Muriel PÉNICAUD, Minister für Arbeit, Jean-Michel BLANQUER, Minister für nationale Bildung und Jugend, und Franck RIESTER, Minister für Kultur, haben heute im Ministerium für Arbeit zusammengekommen:

 

- Herr Michel GUISEMBERT (Vorsitzender des Französischen Komitees der Berufsolympiaden)

- Herr Jean-Claude BELLANGER (Generalsekretär der Übungsgenossen)

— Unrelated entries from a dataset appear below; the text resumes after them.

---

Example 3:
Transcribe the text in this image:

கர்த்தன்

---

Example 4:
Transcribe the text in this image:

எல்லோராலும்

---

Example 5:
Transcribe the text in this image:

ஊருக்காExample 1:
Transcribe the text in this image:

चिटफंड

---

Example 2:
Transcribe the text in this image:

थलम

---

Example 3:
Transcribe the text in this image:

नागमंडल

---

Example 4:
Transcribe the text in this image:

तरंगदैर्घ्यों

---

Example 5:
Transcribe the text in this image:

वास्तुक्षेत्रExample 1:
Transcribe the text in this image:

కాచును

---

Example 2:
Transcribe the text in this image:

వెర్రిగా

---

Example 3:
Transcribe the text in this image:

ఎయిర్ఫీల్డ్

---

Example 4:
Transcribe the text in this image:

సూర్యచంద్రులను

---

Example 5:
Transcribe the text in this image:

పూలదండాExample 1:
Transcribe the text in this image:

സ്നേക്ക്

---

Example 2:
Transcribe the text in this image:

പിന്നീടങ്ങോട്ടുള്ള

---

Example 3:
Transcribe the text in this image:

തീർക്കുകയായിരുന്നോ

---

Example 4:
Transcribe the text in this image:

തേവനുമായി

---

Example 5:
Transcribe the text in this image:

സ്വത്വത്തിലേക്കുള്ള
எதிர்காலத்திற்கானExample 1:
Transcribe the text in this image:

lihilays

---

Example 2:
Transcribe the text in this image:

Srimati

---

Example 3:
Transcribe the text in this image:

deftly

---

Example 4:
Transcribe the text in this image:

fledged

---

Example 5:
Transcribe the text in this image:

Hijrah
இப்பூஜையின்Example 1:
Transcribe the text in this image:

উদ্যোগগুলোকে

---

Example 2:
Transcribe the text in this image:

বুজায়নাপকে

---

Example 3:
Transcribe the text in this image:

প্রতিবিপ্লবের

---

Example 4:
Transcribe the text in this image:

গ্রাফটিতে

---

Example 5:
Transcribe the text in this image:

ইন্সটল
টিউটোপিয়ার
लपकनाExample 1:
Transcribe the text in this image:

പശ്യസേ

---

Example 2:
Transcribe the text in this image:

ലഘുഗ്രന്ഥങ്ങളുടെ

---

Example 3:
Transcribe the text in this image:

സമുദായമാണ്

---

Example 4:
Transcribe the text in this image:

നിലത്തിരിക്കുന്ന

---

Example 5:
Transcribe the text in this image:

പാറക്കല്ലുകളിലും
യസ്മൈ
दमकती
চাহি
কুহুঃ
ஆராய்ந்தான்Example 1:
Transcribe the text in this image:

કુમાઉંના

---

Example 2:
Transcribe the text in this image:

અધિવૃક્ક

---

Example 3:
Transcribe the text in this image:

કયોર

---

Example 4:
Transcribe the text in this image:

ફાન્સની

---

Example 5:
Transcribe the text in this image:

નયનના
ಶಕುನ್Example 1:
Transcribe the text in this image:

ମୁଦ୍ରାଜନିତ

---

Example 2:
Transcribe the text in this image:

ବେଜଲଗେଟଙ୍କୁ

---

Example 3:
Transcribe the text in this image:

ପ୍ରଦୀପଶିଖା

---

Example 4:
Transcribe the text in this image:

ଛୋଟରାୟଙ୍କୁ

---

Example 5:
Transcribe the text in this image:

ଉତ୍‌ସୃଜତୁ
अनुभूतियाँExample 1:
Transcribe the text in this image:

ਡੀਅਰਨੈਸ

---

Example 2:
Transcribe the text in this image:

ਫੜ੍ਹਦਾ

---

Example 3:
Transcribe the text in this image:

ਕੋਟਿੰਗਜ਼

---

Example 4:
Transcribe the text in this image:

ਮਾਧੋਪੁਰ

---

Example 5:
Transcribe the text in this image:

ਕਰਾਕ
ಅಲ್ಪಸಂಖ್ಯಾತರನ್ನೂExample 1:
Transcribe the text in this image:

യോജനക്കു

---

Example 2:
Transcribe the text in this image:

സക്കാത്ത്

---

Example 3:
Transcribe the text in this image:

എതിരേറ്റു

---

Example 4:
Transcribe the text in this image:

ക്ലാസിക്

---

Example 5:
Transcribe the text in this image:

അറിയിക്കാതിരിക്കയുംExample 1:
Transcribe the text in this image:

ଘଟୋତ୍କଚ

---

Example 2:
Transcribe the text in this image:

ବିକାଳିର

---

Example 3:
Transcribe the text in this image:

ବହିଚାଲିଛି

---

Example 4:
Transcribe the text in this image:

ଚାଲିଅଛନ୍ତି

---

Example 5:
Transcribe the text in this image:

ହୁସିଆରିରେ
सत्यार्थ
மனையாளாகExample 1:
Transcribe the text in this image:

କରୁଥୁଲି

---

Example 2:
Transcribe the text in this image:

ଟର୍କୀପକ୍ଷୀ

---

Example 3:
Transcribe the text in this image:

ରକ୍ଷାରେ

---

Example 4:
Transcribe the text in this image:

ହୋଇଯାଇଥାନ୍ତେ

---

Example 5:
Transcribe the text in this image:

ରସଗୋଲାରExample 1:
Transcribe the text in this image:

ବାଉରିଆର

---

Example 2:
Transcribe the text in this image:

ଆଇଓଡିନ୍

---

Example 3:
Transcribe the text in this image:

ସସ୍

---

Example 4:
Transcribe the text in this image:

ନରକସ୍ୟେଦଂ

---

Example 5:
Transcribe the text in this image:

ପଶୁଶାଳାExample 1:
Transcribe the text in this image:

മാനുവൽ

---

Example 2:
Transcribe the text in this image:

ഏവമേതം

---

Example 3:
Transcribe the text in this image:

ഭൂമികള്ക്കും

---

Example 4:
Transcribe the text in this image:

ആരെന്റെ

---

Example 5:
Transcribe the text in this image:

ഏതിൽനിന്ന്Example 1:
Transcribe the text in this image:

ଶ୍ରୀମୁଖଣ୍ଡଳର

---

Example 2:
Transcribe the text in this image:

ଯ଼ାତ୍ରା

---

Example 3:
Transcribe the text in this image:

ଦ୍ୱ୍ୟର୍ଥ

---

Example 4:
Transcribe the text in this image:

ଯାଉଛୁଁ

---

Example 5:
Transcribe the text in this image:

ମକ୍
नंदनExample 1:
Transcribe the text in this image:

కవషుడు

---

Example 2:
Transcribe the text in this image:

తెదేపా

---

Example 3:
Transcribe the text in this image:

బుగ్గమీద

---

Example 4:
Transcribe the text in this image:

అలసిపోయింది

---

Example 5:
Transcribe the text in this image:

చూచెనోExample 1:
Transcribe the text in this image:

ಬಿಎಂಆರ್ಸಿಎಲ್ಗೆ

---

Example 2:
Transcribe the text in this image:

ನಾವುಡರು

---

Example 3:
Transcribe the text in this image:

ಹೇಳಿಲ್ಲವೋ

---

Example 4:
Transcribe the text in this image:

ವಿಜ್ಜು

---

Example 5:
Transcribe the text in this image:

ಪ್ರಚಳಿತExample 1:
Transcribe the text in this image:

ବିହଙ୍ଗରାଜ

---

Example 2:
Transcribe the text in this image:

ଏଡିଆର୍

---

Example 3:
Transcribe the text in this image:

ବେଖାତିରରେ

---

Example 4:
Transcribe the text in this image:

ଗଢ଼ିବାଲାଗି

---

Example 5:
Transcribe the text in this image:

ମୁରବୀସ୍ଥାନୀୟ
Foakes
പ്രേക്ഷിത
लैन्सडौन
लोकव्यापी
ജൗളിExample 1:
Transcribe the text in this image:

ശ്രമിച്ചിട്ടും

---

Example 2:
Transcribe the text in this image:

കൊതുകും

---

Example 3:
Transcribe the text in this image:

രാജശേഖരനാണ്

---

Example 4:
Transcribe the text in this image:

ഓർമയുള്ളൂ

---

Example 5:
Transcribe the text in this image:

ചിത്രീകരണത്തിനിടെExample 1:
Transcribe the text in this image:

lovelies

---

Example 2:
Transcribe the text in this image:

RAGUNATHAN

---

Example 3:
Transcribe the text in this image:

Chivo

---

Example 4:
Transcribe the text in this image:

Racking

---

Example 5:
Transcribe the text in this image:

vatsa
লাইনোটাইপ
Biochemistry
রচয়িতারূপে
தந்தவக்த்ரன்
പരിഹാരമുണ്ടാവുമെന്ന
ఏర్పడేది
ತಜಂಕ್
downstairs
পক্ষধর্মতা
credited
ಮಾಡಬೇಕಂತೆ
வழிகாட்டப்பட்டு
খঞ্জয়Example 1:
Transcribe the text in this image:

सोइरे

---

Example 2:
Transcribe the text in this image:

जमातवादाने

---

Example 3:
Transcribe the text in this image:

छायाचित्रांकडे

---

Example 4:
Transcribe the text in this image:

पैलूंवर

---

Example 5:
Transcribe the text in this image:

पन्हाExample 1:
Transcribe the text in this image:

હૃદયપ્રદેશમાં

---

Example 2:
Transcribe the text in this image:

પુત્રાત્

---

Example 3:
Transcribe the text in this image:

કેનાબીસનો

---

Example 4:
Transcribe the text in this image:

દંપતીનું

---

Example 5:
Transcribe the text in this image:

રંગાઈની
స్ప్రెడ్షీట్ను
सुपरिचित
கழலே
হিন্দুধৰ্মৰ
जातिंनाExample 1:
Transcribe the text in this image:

- M. Roland GRIMAULT (Bewegungsleiter Ländliche Familienhäuser - MFR)

- Patrick LIEBUS (Präsident CAPEB)

- Herr Bernard STALTER (Präsident APCMA)    

- M. Frédéric LETOFFE (Co-Präsident GMH bei FFB)

- Herr François ASSELIN, (Direktor der Asselin SAS, die den Hermione gebaut hat, und Präsident der CPME).

Die Minister begrüßen, dass die Kompetenzen, das Know-how und die Techniken, die für den Wiederaufbau Unserer Lieben Frau erforderlich sind, von Generation zu Generation weitergegeben wurden.

Sie erinnern daran, dass das Gesetz vom 5. September 2018 über die Freiheit, seine berufliche Zukunft zu wählen, alle regulatorischen und finanziellen Hindernisse beseitigt hat, um den Beginn des Lernens zu ermöglichen und so den neuen Herausforderungen zu begegnen.

Sie haben die vom Präsidenten der Republik angekündigten Chantiers de France ins Leben gerufen, die die Ausbildungszentren für Lehrlinge und die Berufsgymnasien für Kunsthandwerk umfassen werden, die zum Wiederaufbau der Kathedrale mobilisiert werden. Ihr Ziel ist es, die Zeit für den Wiederaufbau von fünf Jahren einzuhalten und allen jungen Menschen, die an dieser Baustelle teilnehmen möchten, einen Beruf zu vermitteln, der den geäußerten Bedürfnissen entspricht: Zimmerleute, Maurer, Steinmetze, Dachdecker, Glasmaler, Dekorateure, Orgelbauer...

Diese Mobilisierung der Nation wird die rechte Anerkennung dieser Kunstberufe ermöglichen, die den Franzosen wenig bekannt und manchmal verunglimpft sind, obwohl sie Zukunftsberufe sind, die heute auf vielen Baustellen der Renovierung des Kulturerbes mobilisiert werden.